The brothers were also influenced by Ray Charles, Bob Dylan and Little Milton, and one of the Allman Brothers’ most notable hits, Statesboro Blues, was written in 1928 by another musical hero of Allman’s, Atlanta 12-string guitarist Blind Willie McTell.
“Ironically, I live very close to Statesboro right now,” said Allman, who helps to sponsor the Joseph Home For Boys there. “I live in Richmond Hill, Ga., which I just love.”
That’s a long way in years and miles from where he grew up in Daytona Beach, Fla. (the family moved there before Gregg entered high school). It was in many ways a difficult life; His father was killed by a robber when Gregg was very young, and his mother raised both boys by herself. His brother, Duane, died in 1971. And it’s no secret that Gregg has had his struggles with drugs and alcohol, although he has been clean and sober now for 10 years.
He has been married six times, most infamously to singer/actress Cher (1975-79), which produced one son, Elijah Blue Allman, himself a musician. Gregg’s son Devon, from his first marriage, is a musician as well, leading the band Honeytribe, which has appeared with the Allman Brothers Band on many occasions.
He is now married to Julie, who have a daughter, Delilah Island Allman.
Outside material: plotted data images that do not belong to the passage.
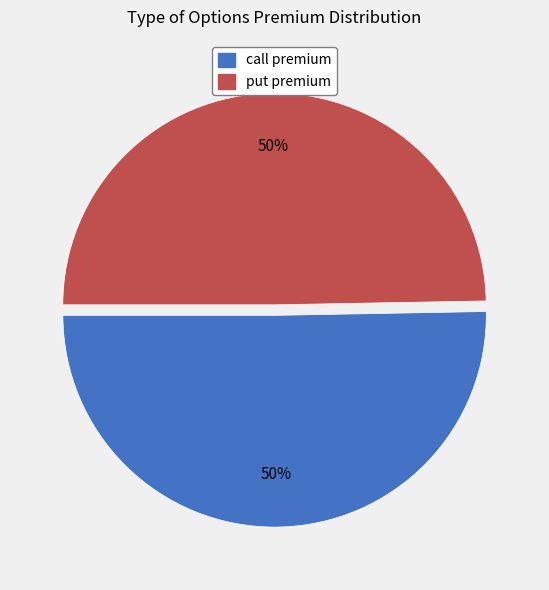

Is the sum of put premium and call premium greater than half?

Yes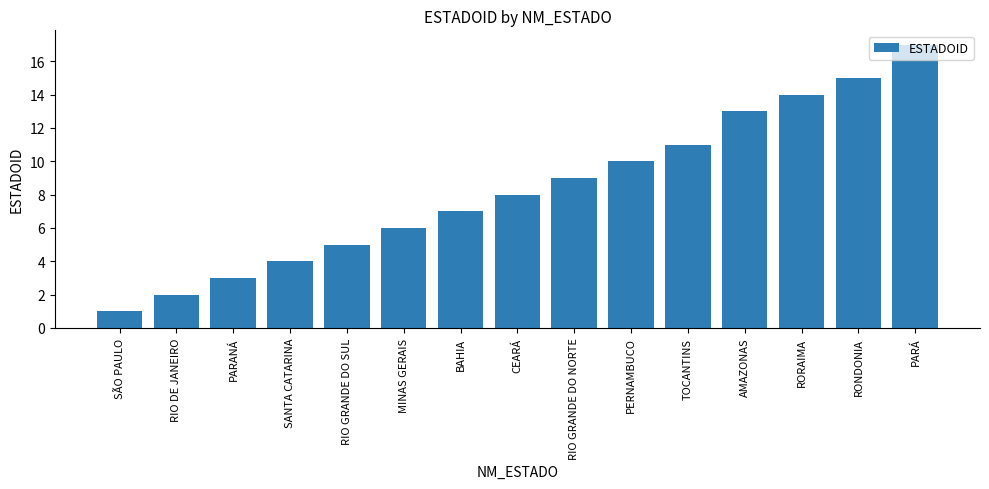

Between SÃO PAULO and MINAS GERAIS, which is larger?

MINAS GERAIS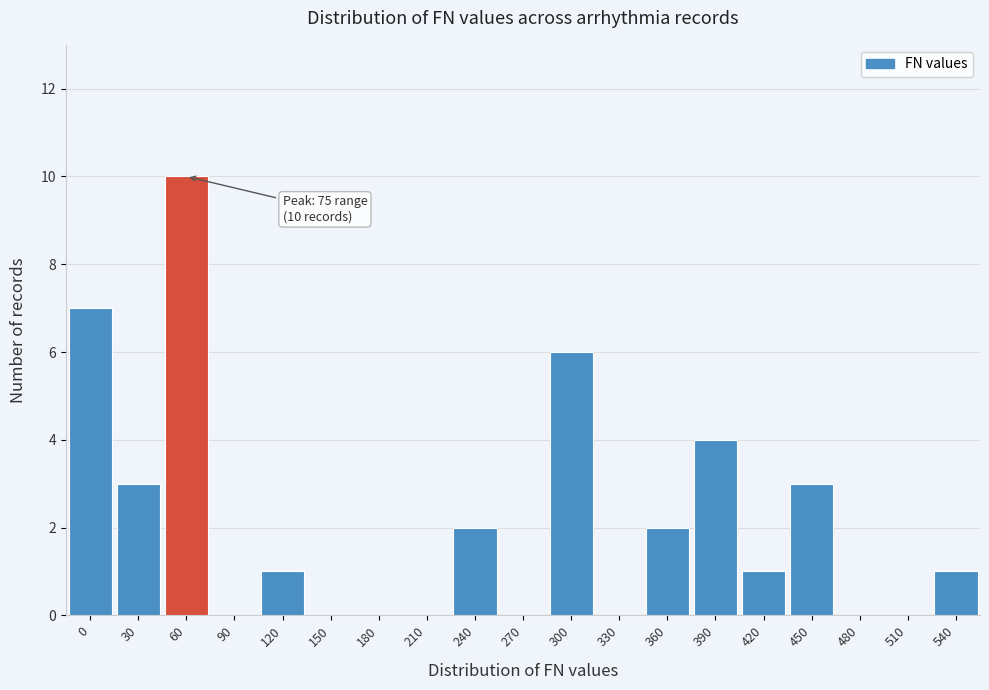

Reading left to right, extract all data points from this chart.

0=7	30=3	60=10	90=0	120=1	150=0	180=0	210=0	240=2	270=0	300=6	330=0	360=2	390=4	420=1	450=3	480=0	510=0	540=1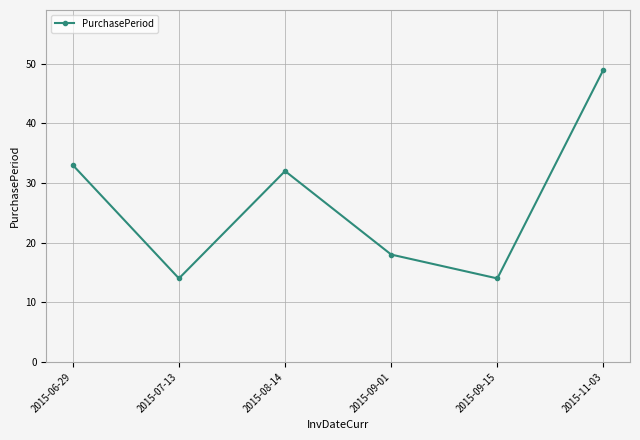

Is this an area chart (filled region under the line)?

No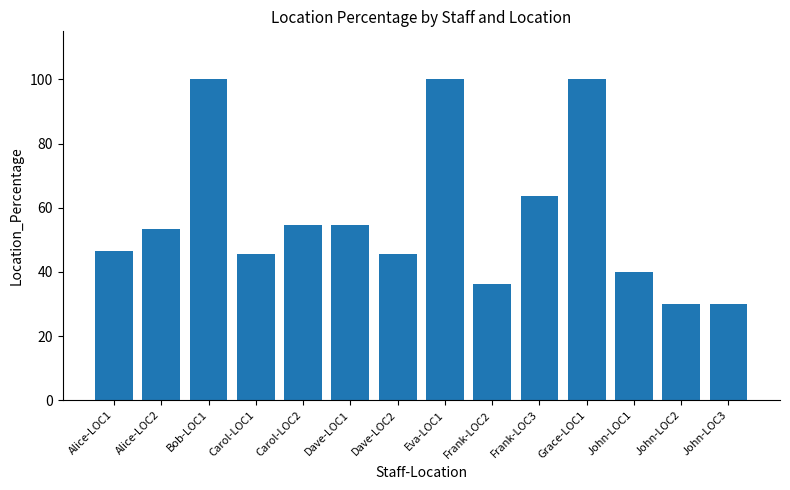

What is the difference between the second highest and second lowest values?

70.0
“I don’t have as much energy as I did when I was 25, but otherwise I’m loving what I do,” Allman said. “The guys I play with now are just incredible. It’s the band I started just before I got sober.
“The music is just great,” he said. “Since I’ve been sober, it’s like a veil has been lifted from my eyes. I’m not trying to get cosmic on you here, but everything sounds better, food tastes better, life is just fantastic.”
Gregg Allman and friends also includes Bruce Katz (keyboard), Jerry Jemmott (bass), Steve Potts (drums), Mark McGee (guitar), Jay Collins (sax) and Floyd Miles (percussion).
“I’m really looking forward to being back at Tahoe,” said Allman, who was inducted into the Georgia Music Hall of Fame in September 2006. “We used to play there a lot with the Alameda All-Stars, and Tommy Thompson and those boys. I have a lot of great memories there.
“I’m almost 60, but I feel young,” he said. “It’s like I’m starting everything anew.”